- Born: 27 December 1888 Bagerhat Upzila, Khulna Division, Bengal Presidency, British India
- Died: 4 August 1974 (aged 85) Calcutta, West Bengal, India
- Education: B.A, LLB and M.A (Pali)
- Alma mater: University of Calcutta
- Occupation: Lawyer
- Organization: Bengal Depressed Classes Association
- Political party: Krishak Praja Party
- Movement: Dalit liberation movement of Bengal

= Mukunda Behari Mullick =

Indian lawyer

Mukunda Behari Mullick (1888–1974) was an Indian lawyer, reformer, professor and politician.

== Career ==
He enrolled as a lawyer in 1914 at Calcutta High Court and worked as lecturer of Pali and part-time lecturer of law at University of Calcutta.

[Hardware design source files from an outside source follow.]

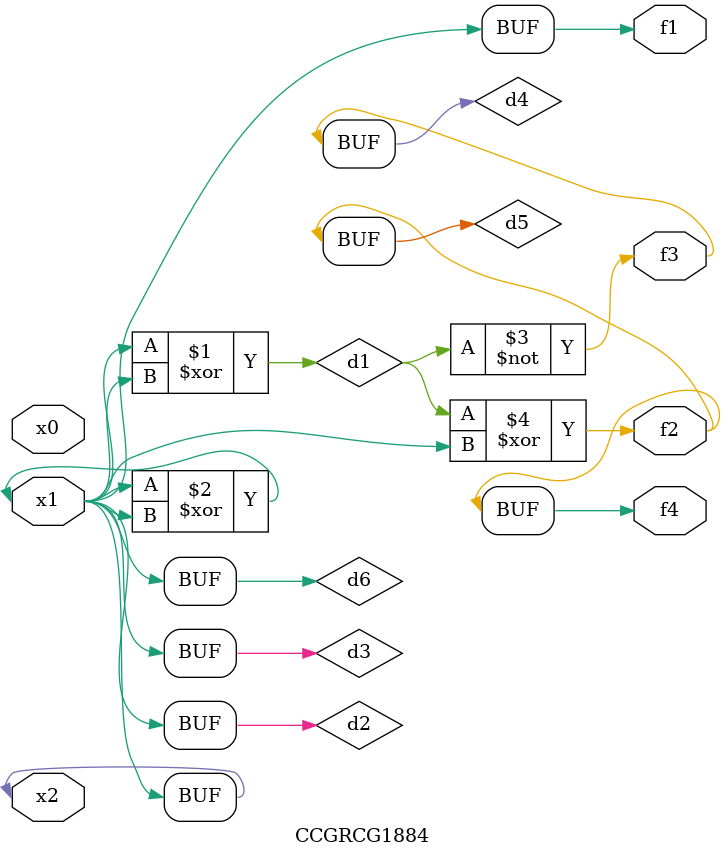
<source format=v>
module CCGRCG1884(
	input x0, x1, x2,
	output f1, f2, f3, f4
);

	wire d1, d2, d3, d4, d5, d6;

	xor (d1, x1, x2);
	buf (d2, x1, x2);
	xor (d3, x1, x2);
	nor (d4, d1);
	xor (d5, d1, d2);
	buf (d6, d2, d3);
	assign f1 = d6;
	assign f2 = d5;
	assign f3 = d4;
	assign f4 = d5;
endmodule

</source>
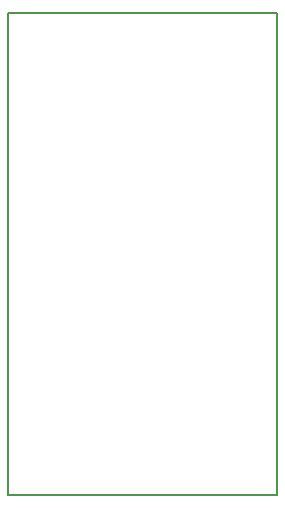
<source format=gm1>
G04 MADE WITH FRITZING*
G04 WWW.FRITZING.ORG*
G04 DOUBLE SIDED*
G04 HOLES PLATED*
G04 CONTOUR ON CENTER OF CONTOUR VECTOR*
%ASAXBY*%
%FSLAX23Y23*%
%MOIN*%
%OFA0B0*%
%SFA1.0B1.0*%
%ADD10R,0.905512X1.614170*%
%ADD11C,0.008000*%
%ADD10C,0.008*%
%LNCONTOUR*%
G90*
G70*
G54D10*
G54D11*
X4Y1610D02*
X902Y1610D01*
X902Y4D01*
X4Y4D01*
X4Y1610D01*
D02*
G04 End of contour*
M02*
</source>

In 1912 he founded Bengal Namasudra Association and held many conferences to mobilize Chandalas of Bengal under one umbrella. In 1925 he formed the Bengal Depressed Classes Association and was chosen as its first president. In 1929 both organisations formed a joint delegation and gave oral evidence to Simon Commission regarding their support to the commission.

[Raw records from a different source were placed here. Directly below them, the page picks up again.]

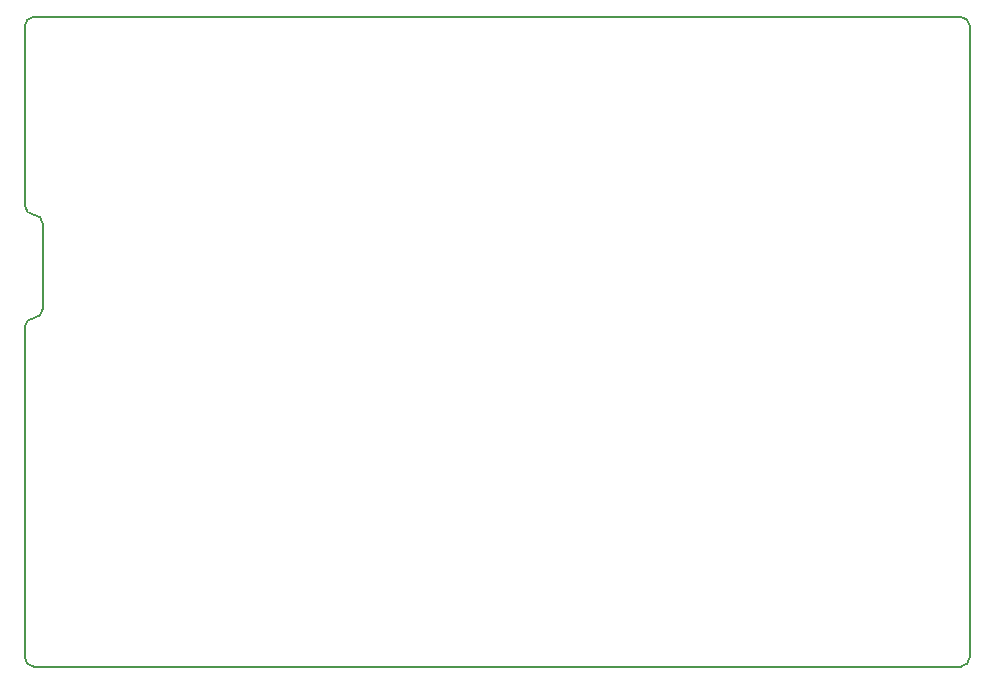
<source format=gbr>
%TF.GenerationSoftware,KiCad,Pcbnew,7.0.8*%
%TF.CreationDate,2024-03-17T18:00:07+01:00*%
%TF.ProjectId,HM_mainboard,484d5f6d-6169-46e6-926f-6172642e6b69,rev?*%
%TF.SameCoordinates,Original*%
%TF.FileFunction,Profile,NP*%
%FSLAX46Y46*%
G04 Gerber Fmt 4.6, Leading zero omitted, Abs format (unit mm)*
G04 Created by KiCad (PCBNEW 7.0.8) date 2024-03-17 18:00:07*
%MOMM*%
%LPD*%
G01*
G04 APERTURE LIST*
%TA.AperFunction,Profile*%
%ADD10C,0.200000*%
%TD*%
G04 APERTURE END LIST*
D10*
X117500000Y-128000000D02*
X196000000Y-128000000D01*
X117500000Y-98500000D02*
G75*
G03*
X116750000Y-99250000I0J-750000D01*
G01*
X116750000Y-127250000D02*
X116750000Y-99250000D01*
X117500000Y-98500000D02*
G75*
G03*
X118249387Y-97719671I0J750000D01*
G01*
X117500000Y-73000000D02*
G75*
G03*
X116750000Y-73750000I0J-750000D01*
G01*
X116750000Y-89000000D02*
X116750000Y-73750000D01*
X116749999Y-89000000D02*
G75*
G03*
X117530330Y-89750589I780301J30300D01*
G01*
X117500000Y-73000000D02*
X196000000Y-73000000D01*
X116750000Y-127250000D02*
G75*
G03*
X117500000Y-128000000I750000J0D01*
G01*
X196750000Y-73750000D02*
X196750589Y-127219670D01*
X118249411Y-90469670D02*
G75*
G03*
X117530330Y-89750589I-719111J-30D01*
G01*
X196750000Y-73750000D02*
G75*
G03*
X196000000Y-73000000I-780300J-30300D01*
G01*
X196000000Y-128000001D02*
G75*
G03*
X196750589Y-127219670I-30300J780301D01*
G01*
X118249411Y-90469670D02*
X118249411Y-97719670D01*
M02*

</source>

He fought 1921 and 1925 elections from Khulna constituency as independent candidate but lost. Then he was nominated as member of Bengal Legislative Council and re-elected in 1937 elections then became minister of Cooperative Credit & Rural Indebtedness in first A.K Fazlul Haq 's govt. In 1942 he became Chairman of Coal Mines Stowing Board. He voted in favour of Dr. B.R. Ambedkar in 1946 Indian general elections.

In 1942 Mullick founded Bengal Scheduled Castes Party with his brother Pulinda Behari Mullick and it created two factions among Dalits, another being led by Jogendra Nath Mandal of Bengal Scheduled Caste League.